■ **DATA RECORDS**
————————

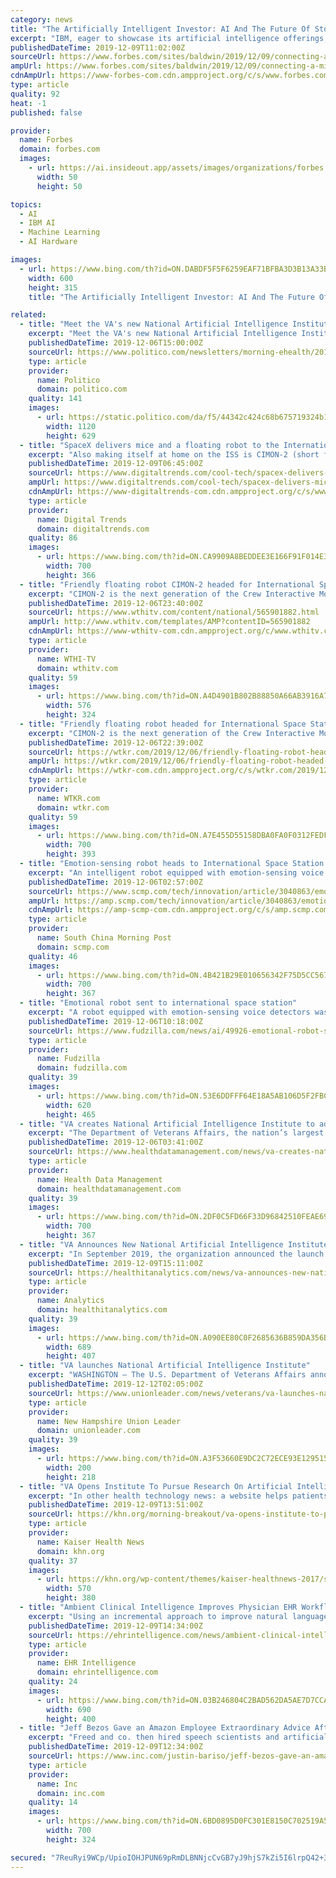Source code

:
 ```yaml
---
category: news
title: "The Artificially Intelligent Investor: AI And The Future Of Stock Picking"
excerpt: "IBM, eager to showcase its artificial intelligence offerings, gave the entrepreneurs a $120,000 credit toward software and hardware bills. Two years ago EquBot opened up AI Powered Equity ETF, with a portfolio updated daily on instruction from computers. In 2018 it added AI Powered International Equity. Chief Executive Khatua presides over a ..."
publishedDateTime: 2019-12-09T11:02:00Z
sourceUrl: https://www.forbes.com/sites/baldwin/2019/12/09/connecting-a-million-dots/
ampUrl: https://www.forbes.com/sites/baldwin/2019/12/09/connecting-a-million-dots/amp/
cdnAmpUrl: https://www-forbes-com.cdn.ampproject.org/c/s/www.forbes.com/sites/baldwin/2019/12/09/connecting-a-million-dots/amp/
type: article
quality: 92
heat: -1
published: false

provider:
  name: Forbes
  domain: forbes.com
  images:
    - url: https://ai.insideout.app/assets/images/organizations/forbes.com-50x50.jpg
      width: 50
      height: 50

topics:
  - AI
  - IBM AI
  - Machine Learning
  - AI Hardware

images:
  - url: https://www.bing.com/th?id=ON.DABDF5F5F6259EAF71BFBA3D3B13A33B
    width: 600
    height: 315
    title: "The Artificially Intelligent Investor: AI And The Future Of Stock Picking"

related:
  - title: "Meet the VA's new National Artificial Intelligence Institute"
    excerpt: "Meet the VA's new National Artificial Intelligence Institute: The center will open up a VA test bed to tech companies eager to create new tech improving veterans' health. — Dispatches from AMIA's policy forum: A study in the journal Science uncovering racial bias in a health care algorithm was top of mind as speakers tackled tough questions ..."
    publishedDateTime: 2019-12-06T15:00:00Z
    sourceUrl: https://www.politico.com/newsletters/morning-ehealth/2019/12/06/meet-the-vas-new-national-artificial-intelligence-institute-783384
    type: article
    provider:
      name: Politico
      domain: politico.com
    quality: 141
    images:
      - url: https://static.politico.com/da/f5/44342c424c68b675719324b1106b/politico.jpg
        width: 1120
        height: 629
  - title: "SpaceX delivers mice and a floating robot to the International Space Station"
    excerpt: "Also making itself at home on the ISS is CIMON-2 (short for Crew Interactive MObile companioN), an updated version of the original CIMON robot that spent 14 months on the ISS. The visit marked the first time for the space station to host an artificial intelligence (A.I.) system. Developed by Airbus and IBM in collaboration with Germany’s DLR ..."
    publishedDateTime: 2019-12-09T06:45:00Z
    sourceUrl: https://www.digitaltrends.com/cool-tech/spacex-delivers-mice-and-a-floating-robot-to-the-space-station/
    ampUrl: https://www.digitaltrends.com/cool-tech/spacex-delivers-mice-and-a-floating-robot-to-the-space-station/?amp
    cdnAmpUrl: https://www-digitaltrends-com.cdn.ampproject.org/c/s/www.digitaltrends.com/cool-tech/spacex-delivers-mice-and-a-floating-robot-to-the-space-station/?amp
    type: article
    provider:
      name: Digital Trends
      domain: digitaltrends.com
    quality: 86
    images:
      - url: https://www.bing.com/th?id=ON.CA9909A8BEDDEE3E166F91F014E3BAEC
        width: 700
        height: 366
  - title: "Friendly floating robot CIMON-2 headed for International Space Station"
    excerpt: "CIMON-2 is the next generation of the Crew Interactive Mobile Companion. The robot was built by Airbus at the German Aerospace Center and uses IBM artificial intelligence based on Watson technology. It's designed for human interaction and to help the ..."
    publishedDateTime: 2019-12-06T23:40:00Z
    sourceUrl: https://www.wthitv.com/content/national/565901882.html
    ampUrl: http://www.wthitv.com/templates/AMP?contentID=565901882
    cdnAmpUrl: https://www-wthitv-com.cdn.ampproject.org/c/www.wthitv.com/templates/AMP?contentID=565901882
    type: article
    provider:
      name: WTHI-TV
      domain: wthitv.com
    quality: 59
    images:
      - url: https://www.bing.com/th?id=ON.A4D4901B802B88850A66AB3916A77AE3
        width: 576
        height: 324
  - title: "Friendly floating robot headed for International Space Station"
    excerpt: "CIMON-2 is the next generation of the Crew Interactive Mobile Companion. The robot was built by Airbus at the German Aerospace Center and uses IBM artificial intelligence based on Watson technology. It’s designed for human interaction and to help the astronauts with tasks as it autonomously navigates around the European Columbus research ..."
    publishedDateTime: 2019-12-06T22:39:00Z
    sourceUrl: https://wtkr.com/2019/12/06/friendly-floating-robot-headed-for-international-space-station/
    ampUrl: https://wtkr.com/2019/12/06/friendly-floating-robot-headed-for-international-space-station/amp/
    cdnAmpUrl: https://wtkr-com.cdn.ampproject.org/c/s/wtkr.com/2019/12/06/friendly-floating-robot-headed-for-international-space-station/amp/
    type: article
    provider:
      name: WTKR.com
      domain: wtkr.com
    quality: 59
    images:
      - url: https://www.bing.com/th?id=ON.A7E455D55158DBA0FA0F0312FEDF9A3E
        width: 700
        height: 393
  - title: "Emotion-sensing robot heads to International Space Station to help with astronauts' mental health"
    excerpt: "An intelligent robot equipped with emotion-sensing voice detectors was headed to the International Space Station after launching from Florida on Thursday, becoming the latest artificial intelligence-powered astronaut workmate in orbit. The Crew Interactive Mobile Companion 2 (CIMON 2) is a spherical droid with microphones, cameras and a slew of ..."
    publishedDateTime: 2019-12-06T02:57:00Z
    sourceUrl: https://www.scmp.com/tech/innovation/article/3040863/emotion-sensing-robot-heads-international-space-station-help
    ampUrl: https://amp.scmp.com/tech/innovation/article/3040863/emotion-sensing-robot-heads-international-space-station-help
    cdnAmpUrl: https://amp-scmp-com.cdn.ampproject.org/c/s/amp.scmp.com/tech/innovation/article/3040863/emotion-sensing-robot-heads-international-space-station-help
    type: article
    provider:
      name: South China Morning Post
      domain: scmp.com
    quality: 46
    images:
      - url: https://www.bing.com/th?id=ON.4B421B29E010656342F75D5CC567B4CE
        width: 700
        height: 367
  - title: "Emotional robot sent to international space station"
    excerpt: "A robot equipped with emotion-sensing voice detectors was headed to the International Space Station a becoming the latest artificial intelligence-powered astronaut workmate in orbit. The Crew Interactive Mobile Companion 2, or CIMON 2, is a spherical droid with microphones, cameras and a slew of software to enable emotion recognition."
    publishedDateTime: 2019-12-06T10:18:00Z
    sourceUrl: https://www.fudzilla.com/news/ai/49926-emotional-robot-sent-to-international-space-station
    type: article
    provider:
      name: Fudzilla
      domain: fudzilla.com
    quality: 39
    images:
      - url: https://www.bing.com/th?id=ON.53E6DDFFF64E18A5AB106D5F2FBCB74D
        width: 620
        height: 465
  - title: "VA creates National Artificial Intelligence Institute to advance R&D"
    excerpt: "The Department of Veterans Affairs, the nation’s largest integrated healthcare system, is centralizing the agency’s efforts to advance its artificial intelligence research and development capabilities. The VA on Thursday announced the establishment of the National Artificial Intelligence Institute, a joint initiative by the Office of ..."
    publishedDateTime: 2019-12-06T03:41:00Z
    sourceUrl: https://www.healthdatamanagement.com/news/va-creates-national-artificial-intelligence-institute-to-advance-r-d
    type: article
    provider:
      name: Health Data Management
      domain: healthdatamanagement.com
    quality: 39
    images:
      - url: https://www.bing.com/th?id=ON.2DF0C5FD66F33D96842510FEAE692710
        width: 700
        height: 367
  - title: "VA Announces New National Artificial Intelligence Institute"
    excerpt: "In September 2019, the organization announced the launch of a new predictive analytics and artificial intelligence center in Palo Alto, California. The National Center for Collaborative Healthcare Innovation (NCCHI) was established to develop impactful healthcare solutions for veterans and their families. “The NCCHI is an important part of ..."
    publishedDateTime: 2019-12-09T15:11:00Z
    sourceUrl: https://healthitanalytics.com/news/va-announces-new-national-artificial-intelligence-institute
    type: article
    provider:
      name: Analytics
      domain: healthitanalytics.com
    quality: 39
    images:
      - url: https://www.bing.com/th?id=ON.A090EE80C0F2685636B859DA356BD21A
        width: 689
        height: 407
  - title: "VA launches National Artificial Intelligence Institute"
    excerpt: "WASHINGTON — The U.S. Department of Veterans Affairs announced Dec. 5 that it had launched a National Artificial Intelligence Institute (NAII) to advance the health and well-being of veterans. “VA has a unique opportunity to be a leader in artificial intelligence,” VA Secretary Robert Wilkie said in a news release. “VA’s artificial ..."
    publishedDateTime: 2019-12-12T02:05:00Z
    sourceUrl: https://www.unionleader.com/news/veterans/va-launches-national-artificial-intelligence-institute/article_4f5812e6-31d7-51d2-8af1-107dde0770f7.html
    type: article
    provider:
      name: New Hampshire Union Leader
      domain: unionleader.com
    quality: 39
    images:
      - url: https://www.bing.com/th?id=ON.A3F53660E9DC2C72ECE93E129515E94E
        width: 200
        height: 218
  - title: "VA Opens Institute To Pursue Research On Artificial Intelligence"
    excerpt: "In other health technology news: a website helps patients with rare diseases find more information about them. The Department of Veterans Affairs has opened a new artificial intelligence institute to pursue research and inform national strategy. The National Artificial Intelligence Institute, a joint initiative of the VA's office of research ..."
    publishedDateTime: 2019-12-09T13:51:00Z
    sourceUrl: https://khn.org/morning-breakout/va-opens-institute-to-pursue-research-on-artificial-intelligence/
    type: article
    provider:
      name: Kaiser Health News
      domain: khn.org
    quality: 37
    images:
      - url: https://khn.org/wp-content/themes/kaiser-healthnews-2017/static/images/placeholder.jpg
        width: 570
        height: 380
  - title: "Ambient Clinical Intelligence Improves Physician EHR Workflows"
    excerpt: "Using an incremental approach to improve natural language processing, virtual scribes review the conversation and physically update the EHR. “Information is captured in the visit. That raw data is going through the natural language processing engine. That then goes to a human who’s not in Nebraska. That person then updates the chart with ..."
    publishedDateTime: 2019-12-09T14:34:00Z
    sourceUrl: https://ehrintelligence.com/news/ambient-clinical-intelligence-improves-physician-ehr-workflows
    type: article
    provider:
      name: EHR Intelligence
      domain: ehrintelligence.com
    quality: 24
    images:
      - url: https://www.bing.com/th?id=ON.03B246804C2BAD562DA5AE7D7CCA4BE8
        width: 690
        height: 400
  - title: "Jeff Bezos Gave an Amazon Employee Extraordinary Advice After His Epic Fail. It's a Lesson in Emotional Intelligence"
    excerpt: "Freed and co. then hired speech scientists and artificial-intelligence experts to help them create the new software. They designed it so it could understand a variety of accents. They didn't want to place too many limitations on the software, so they gave it the ability to do all sorts of tasks--from telling you the weather to answering ..."
    publishedDateTime: 2019-12-09T12:34:00Z
    sourceUrl: https://www.inc.com/justin-bariso/jeff-bezos-gave-an-amazon-employee-extraordinary-advice-after-his-epic-fail-its-a-lesson-in-emotional-intelligence.html
    type: article
    provider:
      name: Inc
      domain: inc.com
    quality: 14
    images:
      - url: https://www.bing.com/th?id=ON.6BD0895D0FC301E8150C702519A53564
        width: 700
        height: 324

secured: "7ReuRyi9WCp/UpioIOHJPUN69pRmDLBNNjcCvGB7yJ9hjS7kZi5I6lrpQ42+3OAti6f/N6b/oiGFvYeFnVABMpWfUyB2l1XaET7BY2jr1U4ddsiW7OkVo/lFrXmBLTG/cYKox5VEEEc8nQ1/NdmSiI/G6zRKRiBu4BAzZBbDfBDof8uEDT8aGJYiOgnLvShfw8n3tbDaIS6ZbrqkGUvmrmCCVOuKWtuLbD3+ddL449vnzx+CUOTvT9dpNMo0OfDWGD8eAJ+SVoBxYRlh8T6Yzw==;y4FebtHiC0y/WFTyhikpaw=="
---
```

————————

■ **TASK GOAL**
Answer with one number only: how many lines of the entries above include the word "sites"?

■ **PROBLEM SOLUTION**
3